___ Input rows
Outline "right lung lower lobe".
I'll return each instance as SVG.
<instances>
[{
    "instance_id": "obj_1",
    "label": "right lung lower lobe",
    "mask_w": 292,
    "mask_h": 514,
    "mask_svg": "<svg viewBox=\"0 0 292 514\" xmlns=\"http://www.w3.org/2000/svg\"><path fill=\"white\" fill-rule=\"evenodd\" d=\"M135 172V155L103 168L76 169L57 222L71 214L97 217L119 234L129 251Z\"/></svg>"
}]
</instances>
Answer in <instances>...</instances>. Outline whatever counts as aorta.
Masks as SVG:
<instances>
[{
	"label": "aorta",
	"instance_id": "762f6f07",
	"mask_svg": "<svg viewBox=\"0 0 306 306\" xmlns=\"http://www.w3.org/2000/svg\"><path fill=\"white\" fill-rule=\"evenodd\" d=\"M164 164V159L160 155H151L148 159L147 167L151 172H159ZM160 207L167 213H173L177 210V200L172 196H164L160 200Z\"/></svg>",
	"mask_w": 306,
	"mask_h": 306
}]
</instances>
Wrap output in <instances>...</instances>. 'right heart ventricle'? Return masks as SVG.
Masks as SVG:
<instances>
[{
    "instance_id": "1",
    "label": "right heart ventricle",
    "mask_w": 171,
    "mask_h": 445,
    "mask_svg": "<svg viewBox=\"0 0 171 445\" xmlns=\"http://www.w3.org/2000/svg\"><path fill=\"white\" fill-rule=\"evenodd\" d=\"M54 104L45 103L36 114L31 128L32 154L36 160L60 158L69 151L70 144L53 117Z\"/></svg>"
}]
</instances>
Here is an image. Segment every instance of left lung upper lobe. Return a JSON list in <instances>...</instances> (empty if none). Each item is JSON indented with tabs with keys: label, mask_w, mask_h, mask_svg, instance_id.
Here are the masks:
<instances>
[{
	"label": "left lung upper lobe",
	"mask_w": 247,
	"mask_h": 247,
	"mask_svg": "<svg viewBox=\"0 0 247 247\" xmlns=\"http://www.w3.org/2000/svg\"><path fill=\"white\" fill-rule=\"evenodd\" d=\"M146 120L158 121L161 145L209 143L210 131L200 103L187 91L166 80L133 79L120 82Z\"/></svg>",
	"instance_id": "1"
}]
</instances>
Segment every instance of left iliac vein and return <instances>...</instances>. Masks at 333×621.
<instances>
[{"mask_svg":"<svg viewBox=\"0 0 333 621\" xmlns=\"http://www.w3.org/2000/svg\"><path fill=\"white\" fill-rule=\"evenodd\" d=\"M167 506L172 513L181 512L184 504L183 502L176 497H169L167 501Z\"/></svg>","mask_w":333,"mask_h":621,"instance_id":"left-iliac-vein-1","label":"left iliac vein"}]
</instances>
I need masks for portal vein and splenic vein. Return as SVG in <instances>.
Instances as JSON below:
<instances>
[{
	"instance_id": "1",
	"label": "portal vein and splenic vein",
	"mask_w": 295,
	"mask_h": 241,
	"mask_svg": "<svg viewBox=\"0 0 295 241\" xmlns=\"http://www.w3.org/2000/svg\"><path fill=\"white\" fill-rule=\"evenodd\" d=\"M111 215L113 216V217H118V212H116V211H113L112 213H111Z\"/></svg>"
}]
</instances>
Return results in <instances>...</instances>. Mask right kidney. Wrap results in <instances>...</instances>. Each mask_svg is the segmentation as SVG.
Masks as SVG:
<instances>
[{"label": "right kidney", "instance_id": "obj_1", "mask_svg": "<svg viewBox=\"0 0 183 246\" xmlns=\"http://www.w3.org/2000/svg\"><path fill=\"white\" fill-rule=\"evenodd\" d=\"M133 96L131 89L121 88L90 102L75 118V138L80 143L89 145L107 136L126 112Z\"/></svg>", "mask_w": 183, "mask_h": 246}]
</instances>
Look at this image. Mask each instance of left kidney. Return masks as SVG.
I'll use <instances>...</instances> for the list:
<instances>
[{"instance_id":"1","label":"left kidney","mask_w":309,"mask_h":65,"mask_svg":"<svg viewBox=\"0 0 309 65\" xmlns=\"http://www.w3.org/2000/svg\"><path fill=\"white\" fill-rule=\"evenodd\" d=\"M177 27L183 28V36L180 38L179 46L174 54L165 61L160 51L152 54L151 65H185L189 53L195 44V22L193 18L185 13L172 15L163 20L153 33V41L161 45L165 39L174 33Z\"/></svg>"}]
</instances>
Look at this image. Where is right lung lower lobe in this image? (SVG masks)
______
Please render the rows as a Markdown table with the columns No. and Line, beginning at the line that contains "Look at this image. Mask" and stopping after the last line of the rows. Leave out blank lines.

• [Result for this exercise]:
| No. | Line |
|---|---|
| 1 | Look at this image. Mask each instance of left kidney. Return masks as SVG. |
| 2 | I'll use <instances>...</instances> for the list: |
| 3 | <instances> |
| 4 | [{"instance_id":"1","label":"left kidney","mask_w":309,"mask_h":65,"mask_svg":"<svg viewBox=\"0 0 309 65\" xmlns=\"http://www.w3.org/2000/svg\"><path fill=\"white\" fill-rule=\"evenodd\" d=\"M177 27L183 28V36L180 38L179 46L174 54L165 61L160 51L152 54L151 65H185L189 53L195 44V22L193 18L185 13L172 15L163 20L153 33V41L161 45L165 39L174 33Z\"/></svg>"}] |
| 5 | </instances> |
| 6 | Look at this image. Where is right lung lower lobe in this image? (SVG masks) |